Deputy Chief Financial Officer Sarah King presented a new debt policy after the county's recent bond issuance, telling the board that the purpose is to "ensure that the county maintains strong financial health by minimizing borrowing costs, prioritizing strong credit ratings, and upholding transparency and accountability to taxpayers." She said the policy would limit issuing debt to capital projects aligned with strategic plans, prohibit using debt for ongoing operations, and require board approval for issuance and refinancing practices.
Grants coordinator William Bass described the proposed grants policy as a formalized framework for grant-seeking and grant management. Bass said the policy includes pre-award risk assessment, monitoring steps for subrecipients, and delegation thresholds for acceptance: "The county administrator [has authority] up to $300,000 ... and anything over that would require formal approval by this body," Bass said. Staff also noted a $100,000 tracking threshold to ensure budget planning for awards that create ongoing commitments.
Staff framed the work within recommendations from the Government Finance Officers Association (GFOA) and an internal audit that found the county needed to strengthen several financial policies; staff said the goal is to complete 14 of the 15 recommended policies over 2026, with procurement, capital, structurally balanced budget, accounting and reporting, and long-term financial planning among items on the schedule.

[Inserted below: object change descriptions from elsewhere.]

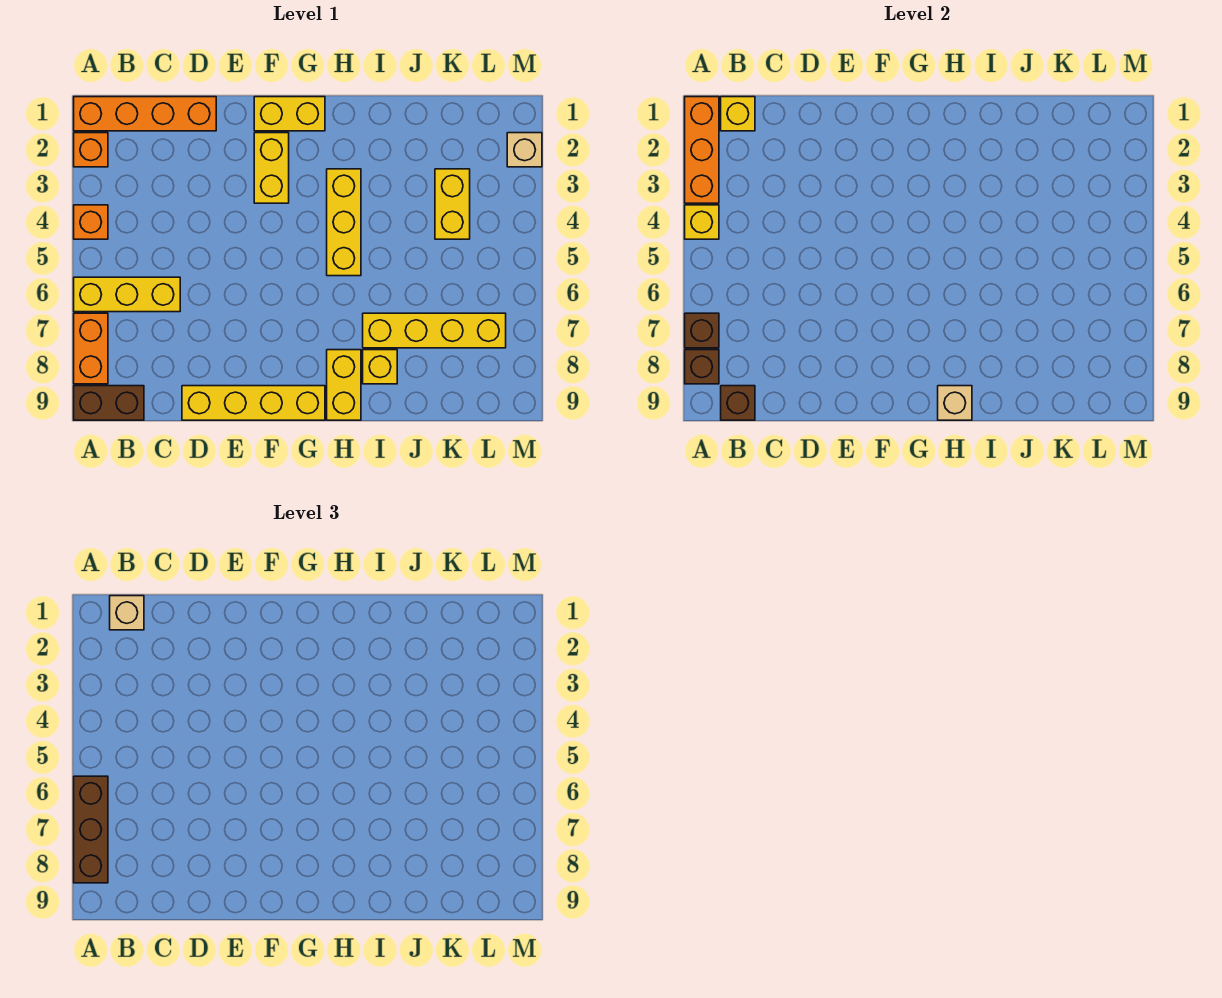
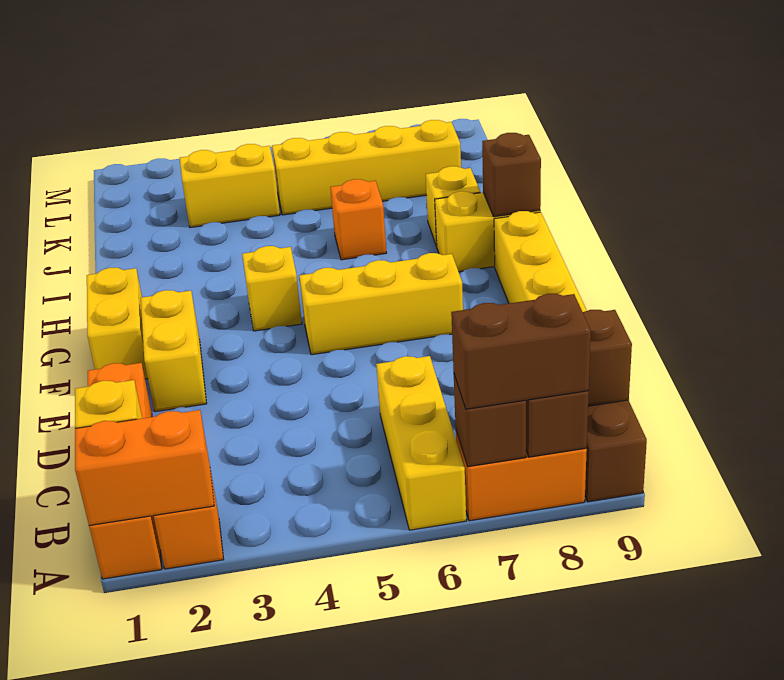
orange 1x3 brick [685,97,719,203] -> orange 1x2 brick [75,410,214,525]
orange 1x1 brick [74,205,108,239] -> orange 1x1 brick moved to [330,179,386,260]
yellow 1x1 brick [685,205,719,239] -> yellow 1x1 brick moved to [242,246,302,331]
brown 1x3 brick [74,776,108,883] -> brown 1x2 brick [451,294,591,409]
tan 1x1 brick [110,596,144,630] -> none
yellow 1x2 brick [254,133,289,203] -> yellow 1x2 brick turned to [141,290,207,412]
yellow 1x3 brick [327,169,361,276] -> yellow 1x3 brick moved to [299,253,463,355]
tan 1x1 brick [938,386,972,420] -> brown 1x1 brick [482,133,541,217]
yellow 1x4 brick [363,313,506,348] -> yellow 1x4 brick turned to [272,120,461,215]
tan 1x1 brick [507,133,542,167] -> none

Board response: Chair Harrington asked for endorsement to move the policies forward and recorded that the board gave unanimous thumbs-up to advance the two new policies and the timeline. Harrington noted the board's expectation that staff will return with formal policy documents and that adoption steps will follow the normal packet and board-resolution process.
Quantities and thresholds cited: staff noted a recent issuance of "full faith and credit bonds for a $150,000,000" program to support major street transportation improvements and described reserve sizing guidance in the contingency reserve policy (operating departments: minimum one month of expenditures; property-tax reliant funds: four months; internal service funds: 3% target, one month for facilities; SIP funds based on a three-year average of operating support).
Why it matters: Adopting formal debt and grants policies clarifies financial controls, transparency commitments and budget planning assumptions that shape capital projects and grant-funded programs for the county.
What’s next: Staff will bring formal policy documents and recommended resolutions back to the board as part of the regular packet and adoption process; the board will continue to review additional policies across 2026.